Extract to read ::
Re: Psychotherapy

From: Flynn, Emma (EMFLY92@psy.soton.ac.uk)
Date: Thu Feb 23 1995 - 14:19:46 GMT


Dear Everyone,

This is a belated reply to Stevan, for his reply to my comments on
Psychotherapy.

1. You suggested that philosophy should be left to the philosophy
deparment and that we should learn more from the medical faculty on the
subject of mental disorders. If this were the case then I think it
would be a sad blow for psychology. One of the delights of
psychology(especially studying it a university) is the connection it
has with other subjects (anthropology, sociology and biology to name
but a few). To consider a subject such as mental illness only through
certain channels such as medicine would leave us, "open-minded"
psychologists closed to theories and information, a danderous situation
no matter how valid or invalid the information may be.

2. If we did leave such problems solely within the channels of medicine
perhaps we would enter a hermeneutic circle ourselves with the ideas of
'wonder drugs' (I'm with Nick on this one). Yes, I can't deny that
there are many drugs that help mental disorders, but a chemical
imbalance is not always the sole cause. Drugs help the symptoms not the
causes. This even occurs in our own lives; if we suffer from a bad
headache we do not ask why we have the headache?, but 'Where are the
aspirins?'. With many mental disorders, individuals need to restructure
there whole lives and self-concepts. Perhaps it is similar to
addiction, when an individual must break a circle of behaviour (eg.

Data for analysis ::

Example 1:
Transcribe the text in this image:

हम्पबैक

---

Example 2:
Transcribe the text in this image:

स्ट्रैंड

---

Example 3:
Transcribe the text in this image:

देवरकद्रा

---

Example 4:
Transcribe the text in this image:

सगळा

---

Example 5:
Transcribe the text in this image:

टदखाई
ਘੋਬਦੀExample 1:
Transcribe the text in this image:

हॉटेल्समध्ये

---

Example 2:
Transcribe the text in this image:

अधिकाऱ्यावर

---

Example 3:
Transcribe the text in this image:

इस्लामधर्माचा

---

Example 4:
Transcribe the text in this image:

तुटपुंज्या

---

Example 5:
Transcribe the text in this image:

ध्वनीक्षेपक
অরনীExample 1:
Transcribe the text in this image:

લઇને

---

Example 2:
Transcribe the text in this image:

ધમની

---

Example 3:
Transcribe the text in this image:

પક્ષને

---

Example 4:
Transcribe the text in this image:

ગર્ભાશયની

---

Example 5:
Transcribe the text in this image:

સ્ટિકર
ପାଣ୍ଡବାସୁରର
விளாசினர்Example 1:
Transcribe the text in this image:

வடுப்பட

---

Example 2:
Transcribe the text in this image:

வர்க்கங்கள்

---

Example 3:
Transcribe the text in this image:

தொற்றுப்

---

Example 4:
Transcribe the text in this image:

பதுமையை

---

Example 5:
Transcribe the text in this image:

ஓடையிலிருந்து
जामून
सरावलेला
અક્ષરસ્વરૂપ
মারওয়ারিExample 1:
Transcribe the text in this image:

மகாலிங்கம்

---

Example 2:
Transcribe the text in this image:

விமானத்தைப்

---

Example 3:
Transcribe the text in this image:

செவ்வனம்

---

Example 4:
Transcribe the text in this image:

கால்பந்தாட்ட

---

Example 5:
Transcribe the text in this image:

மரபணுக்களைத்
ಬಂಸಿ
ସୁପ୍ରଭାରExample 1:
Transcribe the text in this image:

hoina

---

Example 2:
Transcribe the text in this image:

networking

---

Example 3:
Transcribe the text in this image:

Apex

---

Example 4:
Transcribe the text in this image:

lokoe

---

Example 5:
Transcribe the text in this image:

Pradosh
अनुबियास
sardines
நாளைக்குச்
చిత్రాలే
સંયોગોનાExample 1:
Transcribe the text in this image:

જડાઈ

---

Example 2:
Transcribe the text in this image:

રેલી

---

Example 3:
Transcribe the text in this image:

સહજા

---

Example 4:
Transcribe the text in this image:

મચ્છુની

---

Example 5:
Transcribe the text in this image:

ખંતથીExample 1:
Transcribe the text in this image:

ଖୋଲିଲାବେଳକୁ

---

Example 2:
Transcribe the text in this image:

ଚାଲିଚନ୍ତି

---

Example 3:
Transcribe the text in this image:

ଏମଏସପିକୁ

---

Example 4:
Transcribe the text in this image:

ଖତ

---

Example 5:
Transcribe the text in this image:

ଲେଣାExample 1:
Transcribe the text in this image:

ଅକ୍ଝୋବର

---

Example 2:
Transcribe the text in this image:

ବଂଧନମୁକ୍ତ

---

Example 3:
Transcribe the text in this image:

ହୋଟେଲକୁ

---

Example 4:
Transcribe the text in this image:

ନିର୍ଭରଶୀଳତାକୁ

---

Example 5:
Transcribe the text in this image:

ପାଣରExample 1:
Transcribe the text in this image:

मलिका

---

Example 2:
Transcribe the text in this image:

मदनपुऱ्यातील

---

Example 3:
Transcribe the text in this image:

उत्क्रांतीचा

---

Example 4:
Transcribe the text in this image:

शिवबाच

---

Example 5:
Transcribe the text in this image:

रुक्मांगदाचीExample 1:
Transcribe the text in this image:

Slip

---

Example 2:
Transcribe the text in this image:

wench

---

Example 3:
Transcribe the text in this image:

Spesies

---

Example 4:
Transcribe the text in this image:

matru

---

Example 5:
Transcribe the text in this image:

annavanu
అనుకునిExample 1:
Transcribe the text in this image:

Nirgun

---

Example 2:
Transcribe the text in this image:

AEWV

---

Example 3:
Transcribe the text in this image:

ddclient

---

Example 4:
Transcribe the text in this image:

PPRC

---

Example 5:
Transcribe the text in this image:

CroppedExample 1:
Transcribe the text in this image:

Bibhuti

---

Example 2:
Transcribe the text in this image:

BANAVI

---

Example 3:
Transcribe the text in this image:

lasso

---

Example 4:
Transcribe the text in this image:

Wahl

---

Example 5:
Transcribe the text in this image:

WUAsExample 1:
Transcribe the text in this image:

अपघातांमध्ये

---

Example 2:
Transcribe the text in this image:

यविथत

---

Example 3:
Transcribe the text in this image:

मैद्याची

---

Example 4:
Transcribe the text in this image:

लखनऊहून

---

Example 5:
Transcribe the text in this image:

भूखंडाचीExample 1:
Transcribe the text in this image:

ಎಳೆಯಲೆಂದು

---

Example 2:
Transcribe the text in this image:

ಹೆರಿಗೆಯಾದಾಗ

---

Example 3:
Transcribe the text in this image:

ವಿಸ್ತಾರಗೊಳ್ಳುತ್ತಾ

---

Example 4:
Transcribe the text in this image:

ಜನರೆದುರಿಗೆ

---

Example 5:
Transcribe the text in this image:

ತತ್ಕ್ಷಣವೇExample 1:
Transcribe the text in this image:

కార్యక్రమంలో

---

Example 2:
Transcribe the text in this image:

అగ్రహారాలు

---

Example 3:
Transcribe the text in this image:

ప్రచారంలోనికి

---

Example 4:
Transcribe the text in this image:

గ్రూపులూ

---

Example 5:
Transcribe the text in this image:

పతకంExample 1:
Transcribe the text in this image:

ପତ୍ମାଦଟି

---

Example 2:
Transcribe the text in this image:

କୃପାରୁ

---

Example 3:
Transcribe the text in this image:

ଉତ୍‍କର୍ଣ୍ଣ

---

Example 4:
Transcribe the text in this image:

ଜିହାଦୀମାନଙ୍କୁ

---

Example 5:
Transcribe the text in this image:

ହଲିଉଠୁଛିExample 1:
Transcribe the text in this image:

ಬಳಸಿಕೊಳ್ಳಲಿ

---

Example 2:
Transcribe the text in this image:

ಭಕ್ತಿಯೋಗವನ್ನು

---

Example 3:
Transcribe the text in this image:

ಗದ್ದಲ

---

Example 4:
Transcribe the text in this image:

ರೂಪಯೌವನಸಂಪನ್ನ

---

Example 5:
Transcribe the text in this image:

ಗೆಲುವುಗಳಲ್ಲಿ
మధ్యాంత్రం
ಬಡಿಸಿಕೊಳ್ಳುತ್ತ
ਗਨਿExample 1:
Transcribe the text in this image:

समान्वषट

Using the information ::
1) In the psychotherapy email, swap "Psychotherapy" for "Psychoanalysis" and write out the stretch from "Re: Psychotherapy" through "Psychotherapy.".
2) Carry the psychotherapy email on from where it stops.
The items have no role here.

Exercise responses ::
1)
Re: Psychoanalysis

From: Flynn, Emma (EMFLY92@psy.soton.ac.uk)
Date: Thu Feb 23 1995 - 14:19:46 GMT


Dear Everyone,

This is a belated reply to Stevan, for his reply to my comments on
Psychoanalysis.

2)
depression viewing the world from a pessimistic point of view). Drugs
cannot help this in the long term and often lead to addiction. I do not
deny that that psychotherapy also leads to an addiction (ie. to
therapy) but it does provide a support system to overcome this.

4. Psychotherapist are most definately rich, but so, I am sure are the
drug companies who encourage doctors to prescribe drugs for mental
disorders (How benefical are these drugs really- See point 2)

5. Does someone who pays for psychotherapy or goes through the ordeal,
do this if they do not believe it is helping them? If they see
psychotherapy as beneficial then surely it is! It provides them with
some hope.

6. Finally, a point that Stevan may agree with. Freud's psychodynamic
theory has much to say about parapsychology. Freud believed it is all
the unconscious' doing. Coincidences are the joining up of material
which is unconsciously salient to us, this I pressume occurs through
selective attention. We are our own ghosts and ghauls!